The problem → Reproduce each entry exactly as it reads. Leave the images out.

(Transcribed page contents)
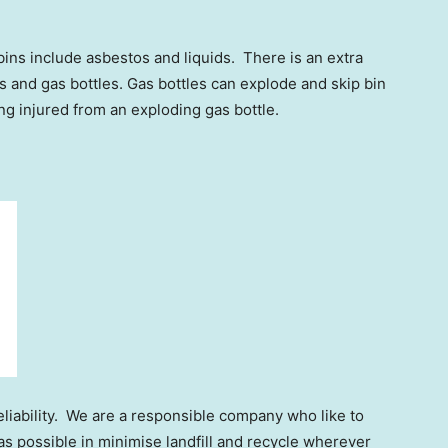
bins include asbestos and liquids. There is an extra
s and gas bottles. Gas bottles can explode and skip bin
ing injured from an exploding gas bottle.
liability. We are a responsible company who like to
s possible in minimise landfill and recycle wherever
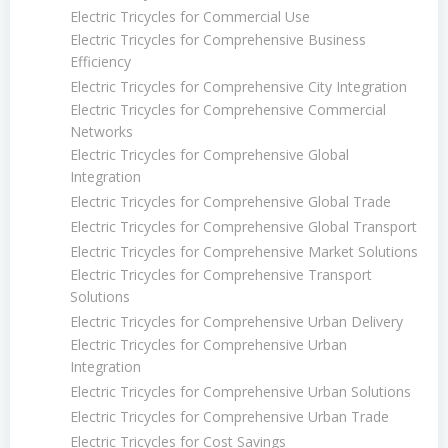
Electric Tricycles for Commercial Use
Electric Tricycles for Comprehensive Business
Efficiency
Electric Tricycles for Comprehensive City Integration
Electric Tricycles for Comprehensive Commercial
Networks
Electric Tricycles for Comprehensive Global
Integration
Electric Tricycles for Comprehensive Global Trade
Electric Tricycles for Comprehensive Global Transport
Electric Tricycles for Comprehensive Market Solutions
Electric Tricycles for Comprehensive Transport
Solutions
Electric Tricycles for Comprehensive Urban Delivery
Electric Tricycles for Comprehensive Urban
Integration
Electric Tricycles for Comprehensive Urban Solutions
Electric Tricycles for Comprehensive Urban Trade
Electric Tricycles for Cost Savings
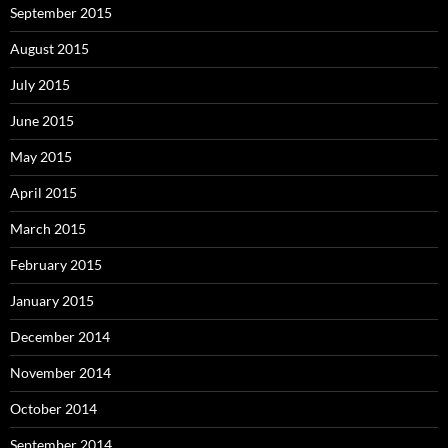
September 2015
August 2015
July 2015
June 2015
May 2015
April 2015
March 2015
February 2015
January 2015
December 2014
November 2014
October 2014
September 2014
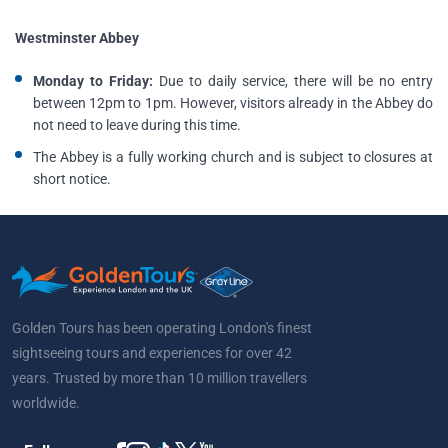
Westminster Abbey
Monday to Friday:
Due to daily service, there will be no entry
between 12pm to 1pm. However, visitors already in the Abbey do
not need to leave during this time.
The Abbey is a fully working church and is subject to closures at
short notice.
Golden Tours has been operating London's finest
sightseeing tours and experiences for over 42
years. Trusted by more than 10 million travellers
worldwide.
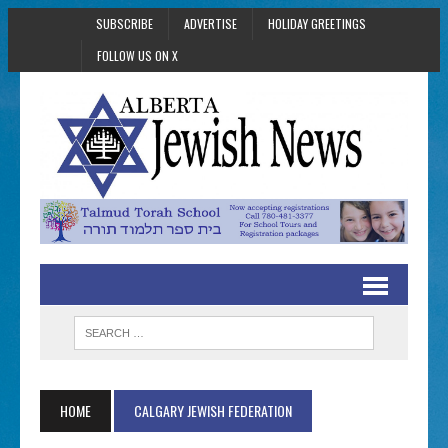
SUBSCRIBE
ADVERTISE
HOLIDAY GREETINGS
FOLLOW US ON X
HOME
CALGARY JEWISH FEDERATION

Reply →
bins include asbestos and liquids. There is an extra
s and gas bottles. Gas bottles can explode and skip bin
ing injured from an exploding gas bottle.
liability. We are a responsible company who like to
s possible in minimise landfill and recycle wherever
Electric Tricycles for Commercial Use
Electric Tricycles for Comprehensive Business
Efficiency
Electric Tricycles for Comprehensive City Integration
Electric Tricycles for Comprehensive Commercial
Networks
Electric Tricycles for Comprehensive Global
Integration
Electric Tricycles for Comprehensive Global Trade
Electric Tricycles for Comprehensive Global Transport
Electric Tricycles for Comprehensive Market Solutions
Electric Tricycles for Comprehensive Transport
Solutions
Electric Tricycles for Comprehensive Urban Delivery
Electric Tricycles for Comprehensive Urban
Integration
Electric Tricycles for Comprehensive Urban Solutions
Electric Tricycles for Comprehensive Urban Trade
Electric Tricycles for Cost Savings
September 2015
August 2015
July 2015
June 2015
May 2015
April 2015
March 2015
February 2015
January 2015
December 2014
November 2014
October 2014
September 2014
Westminster Abbey
Monday to Friday:
Due to daily service, there will be no entry
between 12pm to 1pm. However, visitors already in the Abbey do
not need to leave during this time.
The Abbey is a fully working church and is subject to closures at
short notice.
Golden Tours has been operating London's finest
sightseeing tours and experiences for over 42
years. Trusted by more than 10 million travellers
worldwide.
SUBSCRIBE
ADVERTISE
HOLIDAY GREETINGS
FOLLOW US ON X
HOME
CALGARY JEWISH FEDERATION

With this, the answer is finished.